Will Anglo American’s investors think the newest boss is really worth £5.3m? – by Louise Armitstead (The Telegram – March 30, 2014)

http://www.telegraph.co.uk/

Mark Cutifani, the no-nonsense Australian, is focusing on the rich seam of problems at the troubled mining giant

Mark Cutifani ought to have his hard hat on. The last two chief executives of Anglo American before him were bulldozed out by angry shareholders and now, almost exactly a year into the job, the new boss has provocatively dumped his £5.3m pay deal in front of them.

The Australian-born Cutifani has the distinct advantage over his immediate predecessor, Cynthia Carroll, of being both a qualified mining engineer and a man. But still, the proposal to extract £2m compensation for the loss of incentives at his previous job, plus £836,000 to cover the move from Johannesburg, is a brave ask.

Last year, investors gave Cutifani a bloody nose after just a few weeks at the FTSE 100 mining giant when 28pc voted against the remuneration report. Now they have the details, what will happen at the annual meeting next month?

“They will vote and we will see,” says the no-nonsense Cutifani. “We’ve made quite a few changes since last year, and I’m good with that.” He accepts the pay deal could have been improved with more performance links. But, frankly, his focus is on the rich seam of problems at Anglo. If he can properly extract and resolve those, shareholders will gladly part with any pay deal, however gold-plated.

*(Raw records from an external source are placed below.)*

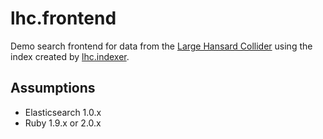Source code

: # lhc.frontend

Demo search frontend for data from the 
[Large Hansard Collider](https://github.com/lizconlan/large-hansard-collider) 
using the index created by 
[lhc.indexer](https://github.com/lizconlan/lhc.indexer).


## Assumptions

* Elasticsearch 1.0.x
* Ruby 1.9.x or 2.0.x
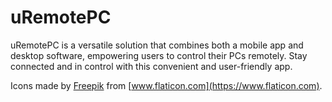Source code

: # uRemotePC
uRemotePC is a versatile solution that combines both a mobile app and desktop software, empowering users to control their PCs remotely. Stay connected and in control with this convenient and user-friendly app.

Icons made by [Freepik](https://www.flaticon.com/authors/freepik) from [www.flaticon.com](https://www.flaticon.com).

Cutifani, a father of seven, is not the first to try. Anglo has been an almost permanent problem for investors for more than a decade. Founded in 1917 when Sir Ernest Oppenheimer persuaded Herbert Hoover, the future US President, to invest in a South African gold mine, Anglo has since expanded into a sprawling, diversified miner with interests ranging from copper and nickel to platinum, gold and diamonds (through its De Beers subsidiary).

In 2006, the then-chief executive Tony Trahar, an Anglo lifer of 30 years, was ousted amid investor complaints that the miner did not have a coherent strategy and its share price was lagging behind rivals Rio Tinto and BHP Billiton.

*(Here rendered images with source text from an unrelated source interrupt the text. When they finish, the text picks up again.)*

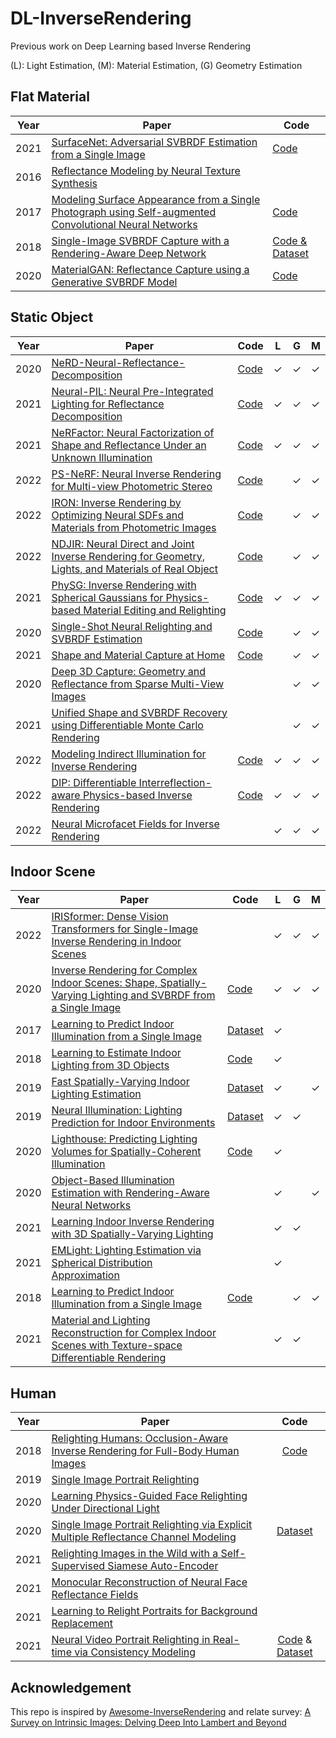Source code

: # DL-InverseRendering
Previous work on Deep Learning based Inverse Rendering

(L): Light Estimation, (M): Material Estimation, (G) Geometry Estimation

## Flat Material

|Year|Paper|Code|
|-|-|-|
|2021|[SurfaceNet: Adversarial SVBRDF Estimation from a Single Image](https://openaccess.thecvf.com/content/ICCV2021/html/Vecchio_SurfaceNet_Adversarial_SVBRDF_Estimation_From_a_Single_Image_ICCV_2021_paper.html)|[Code](https://github.com/perceivelab/surfacenet)|
|2016|[Reflectance Modeling by Neural Texture Synthesis](https://mediatech.aalto.fi/publications/graphics/NeuralSVBRDF/)||
|2017|[Modeling Surface Appearance from a Single Photograph using Self-augmented Convolutional Neural Networks](https://arxiv.org/abs/1809.00886)|[Code](https://github.com/msraig/self-augmented-net)|
|2018|[Single-Image SVBRDF Capture with a Rendering-Aware Deep Network](https://arxiv.org/abs/1810.09718)|[Code & Dataset](https://repo-sam.inria.fr/fungraph/deep-materials/)|
|2020|[MaterialGAN: Reflectance Capture using a Generative SVBRDF Model](https://shuangz.com/projects/materialgan-sa20/)|[Code](https://github.com/tflsguoyu/materialgan)|


## Static Object

|Year|Paper|Code|L|G|M|
|-|-|-|-|-|-|
|2020|[NeRD-Neural-Reflectance-Decomposition](https://arxiv.org/abs/2012.03918)|[Code](https://github.com/cgtuebingen/nerd-neural-reflectance-decomposition)|&#10003;|&#10003;|&#10003;|
|2021|[Neural-PIL: Neural Pre-Integrated Lighting for Reflectance Decomposition](https://arxiv.org/abs/2110.14373)|[Code](https://github.com/cgtuebingen/Neural-PIL)|&#10003;|&#10003;|&#10003;|
|2021|[NeRFactor: Neural Factorization of Shape and Reflectance Under an Unknown Illumination](https://arxiv.org/abs/2106.01970)|[Code](https://github.com/google/nerfactor)|&#10003;|&#10003;|&#10003;|
|2022|[PS-NeRF: Neural Inverse Rendering for Multi-view Photometric Stereo](https://arxiv.org/abs/2207.11406)|[Code](https://github.com/ywq/psnerf)||&#10003;|&#10003;|
|2022|[IRON: Inverse Rendering by Optimizing Neural SDFs and Materials from Photometric Images](https://arxiv.org/abs/2204.02232)|[Code](https://github.com/Kai-46/IRON)||&#10003;|&#10003;|
|2022|[NDJIR: Neural Direct and Joint Inverse Rendering for Geometry, Lights, and Materials of Real Object](https://arxiv.org/abs/2302.00675)|[Code](https://github.com/sony/ndjir)||&#10003;|&#10003;|
|2021|[PhySG: Inverse Rendering with Spherical Gaussians for Physics-based Material Editing and Relighting](https://kai-46.github.io/PhySG-website/)|[Code](https://github.com/Kai-46/PhySG)|&#10003;|&#10003;|&#10003;|
|2020|[Single-Shot Neural Relighting and SVBRDF Estimation](https://cseweb.ucsd.edu/~viscomp/projects/ECCV20NeuralRelighting/)|[Code](https://github.com/ssangx/NeuralRelighting)||&#10003;|&#10003;|
|2021|[Shape and Material Capture at Home](https://arxiv.org/abs/2104.06397)|[Code](https://github.com/dlichy/ShapeAndMaterial)||&#10003;|&#10003;|
|2020|[Deep 3D Capture: Geometry and Reflectance from Sparse Multi-View Images](https://openaccess.thecvf.com/content_CVPR_2020/papers/Bi_Deep_3D_Capture_Geometry_and_Reflectance_From_Sparse_Multi-View_Images_CVPR_2020_paper.pdf)|||&#10003;|&#10003;|
|2021|[Unified Shape and SVBRDF Recovery using Differentiable Monte Carlo Rendering](https://arxiv.org/abs/2103.15208)|||&#10003;|&#10003;|
|2022|[Modeling Indirect Illumination for Inverse Rendering](https://zju3dv.github.io/invrender/)|[Code](https://github.com/zju3dv/invrender)|&#10003;|&#10003;|&#10003;|
|2022|[DIP: Differentiable Interreflection-aware Physics-based Inverse Rendering](https://denghilbert.github.io/dip/)|[Code](https://github.com/denghilbert/DIP)|&#10003;|&#10003;|&#10003;|
|2022|[Neural Microfacet Fields for Inverse Rendering](https://half-potato.gitlab.io/posts/nmf/)||&#10003;|&#10003;|&#10003;|

## Indoor Scene

|Year|Paper|Code|L|G|M|
|-|-|-|-|-|-|
|2022|[IRISformer: Dense Vision Transformers for Single-Image Inverse Rendering in Indoor Scenes](https://arxiv.org/abs/2206.08423)||&#10003;|&#10003;|&#10003;|
|2020|[Inverse Rendering for Complex Indoor Scenes: Shape, Spatially-Varying Lighting and SVBRDF from a Single Image](http://cseweb.ucsd.edu/~viscomp/projects/CVPR20InverseIndoor/)|[Code](http://cseweb.ucsd.edu/~viscomp/projects/CVPR20InverseIndoor/)|&#10003;|&#10003;|&#10003;|
|2017|[Learning to Predict Indoor Illumination from a Single Image](https://arxiv.org/abs/1704.00090)|[Dataset](http://indoor.hdrdb.com/)|&#10003;|||
|2018|[Learning to Estimate Indoor Lighting from 3D Objects](https://arxiv.org/abs/1806.03994)|[Code](https://github.com/weberhen/learning_indoor_lighting)|&#10003;|||
|2019|[Fast Spatially-Varying Indoor Lighting Estimation](https://arxiv.org/abs/1906.03799)|[Dataset](https://lvsn.github.io/fastindoorlight/)|&#10003;||&#10003;|
|2019|[Neural Illumination: Lighting Prediction for Indoor Environments](https://illumination.cs.princeton.edu/)|[Dataset](https://niessner.github.io/Matterport/)|&#10003;|&#10003;||
|2020|[Lighthouse: Predicting Lighting Volumes for Spatially-Coherent Illumination](https://people.eecs.berkeley.edu/~pratul/lighthouse/)|[Code](https://github.com/pratulsrinivasan/lighthouse)|&#10003;|||
|2020|[Object-Based Illumination Estimation with Rendering-Aware Neural Networks](https://www.ecva.net/papers/eccv_2020/papers_ECCV/papers/123600375.pdf)||&#10003;||&#10003;|
|2021|[Learning Indoor Inverse Rendering with 3D Spatially-Varying Lighting](https://nv-tlabs.github.io/inverse-rendering-3d-lighting/)||&#10003;|&#10003;||
|2021|[EMLight: Lighting Estimation via Spherical Distribution Approximation](https://arxiv.org/abs/2012.11116)||&#10003;|||
|2018|[Learning to Predict Indoor Illumination from a Single Image](https://cseweb.ucsd.edu/~viscomp/projects/SIGA18ShapeSVBRDF/)|[Code](https://github.com/lzqsd/SingleImageShapeAndSVBRDF)||&#10003;|&#10003;|
|2021|[Material and Lighting Reconstruction for Complex Indoor Scenes with Texture-space Differentiable Rendering](http://rgl.epfl.ch/publications/NimierDavid2021Material)||&#10003;|&#10003;||

## Human

|Year|Paper|Code|
|-|-|:-:|
|2018|[Relighting Humans: Occlusion-Aware Inverse Rendering for Full-Body Human Images](http://kanamori.cs.tsukuba.ac.jp/projects/relighting_human/)|[Code](http://kanamori.cs.tsukuba.ac.jp/projects/relighting_human/)|
|2019|[Single Image Portrait Relighting](https://arxiv.org/abs/1905.00824)||
|2020|[Learning Physics-Guided Face Relighting Under Directional Light](https://openaccess.thecvf.com/content_CVPR_2020/html/Nestmeyer_Learning_Physics-Guided_Face_Relighting_Under_Directional_Light_CVPR_2020_paper.html)||
|2020|[Single Image Portrait Relighting via Explicit Multiple Reflectance Channel Modeling](https://dl.acm.org/doi/abs/10.1145/3414685.3417824)|[Dataset](https://sireer.github.io/projects/FLM_project/)|
|2021|[Relighting Images in the Wild with a Self-Supervised Siamese Auto-Encoder](https://openaccess.thecvf.com/content/WACV2021/html/Liu_Relighting_Images_in_the_Wild_With_a_Self-Supervised_Siamese_Auto-Encoder_WACV_2021_paper.html)||
|2021|[Monocular Reconstruction of Neural Face Reflectance Fields](https://arxiv.org/abs/2008.10247)||
|2021|[Learning to Relight Portraits for Background Replacement](https://augmentedperception.github.io/total_relighting/)||
|2021|[Neural Video Portrait Relighting in Real-time via Consistency Modeling](https://zhanglongwen.com/projects/nvpr/)|[Code](https://github.com/ZoneLikeWonderland/Neural-Video-Portrait-Relighting-in-Real-time-via-Consistency-Modeling) & [Dataset](https://zhanglongwen.com/projects/nvpr/dataset.html)|

## Acknowledgement
This repo is inspired by [Awesome-InverseRendering](https://github.com/tkuri/Awesome-InverseRendering) and relate survey: [A Survey on Intrinsic Images: Delving Deep Into Lambert and Beyond](https://arxiv.org/abs/2112.03842)
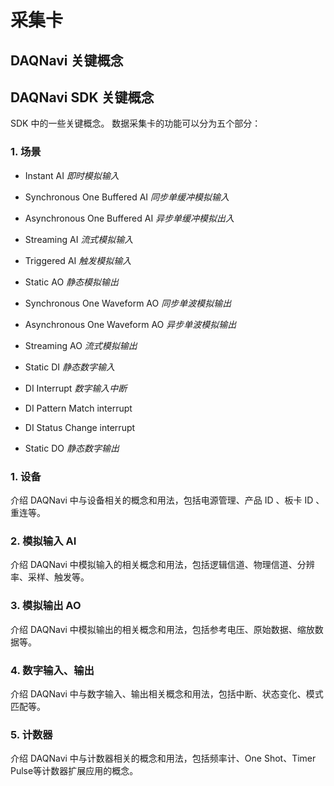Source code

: # 采集卡

## DAQNavi 关键概念

## DAQNavi SDK 关键概念

SDK 中的一些关键概念。
数据采集卡的功能可以分为五个部分：

### 1. 场景

* Instant AI _即时模拟输入_
* Synchronous One Buffered AI _同步单缓冲模拟输入_
* Asynchronous One Buffered AI _异步单缓冲模拟出入_
* Streaming AI _流式模拟输入_
* Triggered AI _触发模拟输入_

* Static AO _静态模拟输出_
* Synchronous One Waveform AO _同步单波模拟输出_
* Asynchronous One Waveform AO _异步单波模拟输出_
* Streaming AO _流式模拟输出_

* Static DI _静态数字输入_
* DI Interrupt _数字输入中断_
* DI Pattern Match interrupt
* DI Status Change interrupt

* Static DO _静态数字输出_


### 1. 设备

介绍 DAQNavi 中与设备相关的概念和用法，包括电源管理、产品 ID 、板卡 ID 、重连等。

### 2. 模拟输入 AI

介绍 DAQNavi 中模拟输入的相关概念和用法，包括逻辑信道、物理信道、分辨率、采样、触发等。

### 3. 模拟输出 AO

介绍 DAQNavi 中模拟输出的相关概念和用法，包括参考电压、原始数据、缩放数据等。

### 4. 数字输入、输出

介绍 DAQNavi 中与数字输入、输出相关概念和用法，包括中断、状态变化、模式匹配等。

### 5. 计数器

介绍 DAQNavi 中与计数器相关的概念和用法，包括频率计、One Shot、Timer Pulse等计数器扩展应用的概念。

Carroll – a shock replacement, as much for being an American geologist as female – reduced the headcount by 50,000 and sold $11bn (£6.6bn) of assets. But her disastrously expensive $5.5bn acquisition of the Minas Rio iron ore project in Brazil eventually cost Carroll her job, too.

She was not alone. By then, the hubris that had gripped all the big global miners was fully exposed by falling commodity prices. Some 20 mining bosses stepped down during 2012, including Tom Albanese, who quit Rio Tinto after a $14bn write-down. BHP, Xstrata and Vale all saw changes at the top.

In this environment, Cutifani was a gem to discover for Sir John Parker, chairman of Anglo, who was in search of a new chief executive. Cutifani says: “I was pretty lucky because I hadn’t made a major strategic blunder and hadn’t blown up a project – that was an advantage.”

Cutifani was born in Wollongong, a coal mining area south of Sydney. Three months before he was due to start at law school, he signed up for a cadetship at the local deep mines.